Monday, February 16, 2009

Bold Growth

For some in the early 2000s, blogging was to be just a kind of self-centered fad. Now at the start of 2009, with the number of blogs now tracked by Technorati between then and now at 133 million, you can guess how this much this statement was in the wrong.

While I can't deny that a part of blogging isn't self-centered, from what I've seen, the lifeblood of any good blog is its ability to bring the content. It advances the fringe where ideas are evaluated based on their merit rather than their source. In The Art of Blogging, George Siemens refers to a blog as a tool for self-expression, learning, community building, self-marketing and campaigning. The real-time and free-flow elements of the medium are something to be harnessed.

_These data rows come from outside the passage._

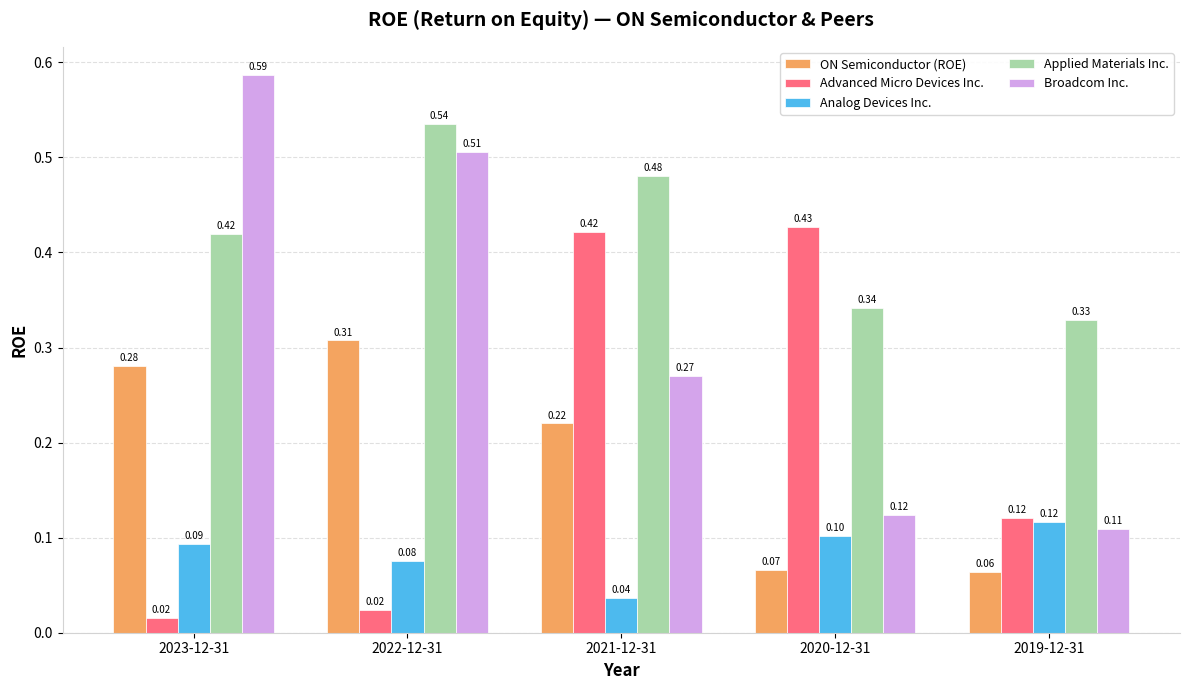

What value does the Analog Devices Inc. series have at 2022-12-31?

0.1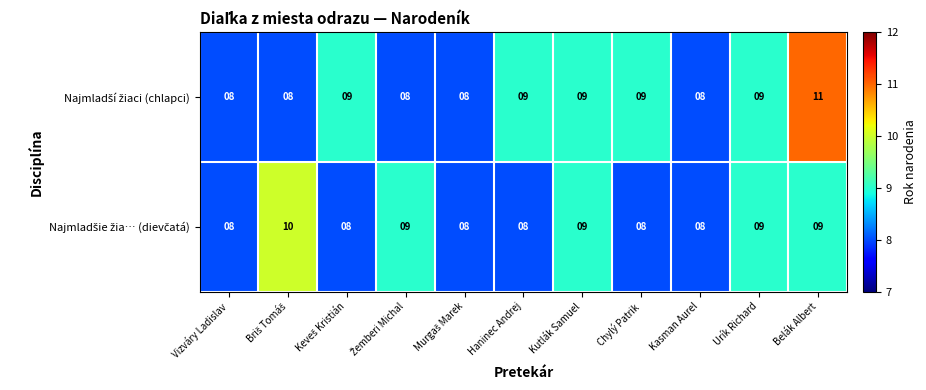

What is the minimum value shown in the chart?

8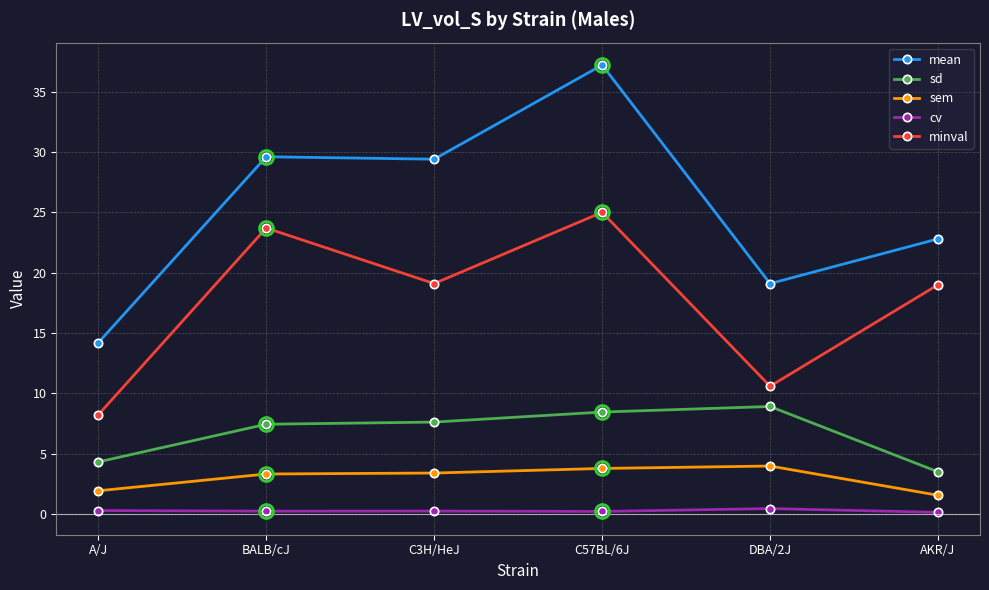

What is the average value of the cv series?

0.3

The weaknesses of the uncensored, unmediated and uncontrolled voice are clear features that differentiate it. In this way it is a weblog's greatest weaknesses that bring about its strengths. Subscribing to a kind of ethical code referred to in Rebecca Blood's seminal 2001 article Weblog Ethics, a blog can be created to make a better contribution to topics of interest.

Just like any innovation which is built on existing perceptions and structures, the fruition of cyberspace and the blogosphere is not complete. This disruptive technology has continued its strong organic growth within the available means of technology.

What seems certain for now is that blogging satisfies some core human demand. Information, instead of just being put together by media organizations is now imagery-laced, hyperlinked, democratized and community-based. The story-telling is up to those that we can either relate to or choose to ignore.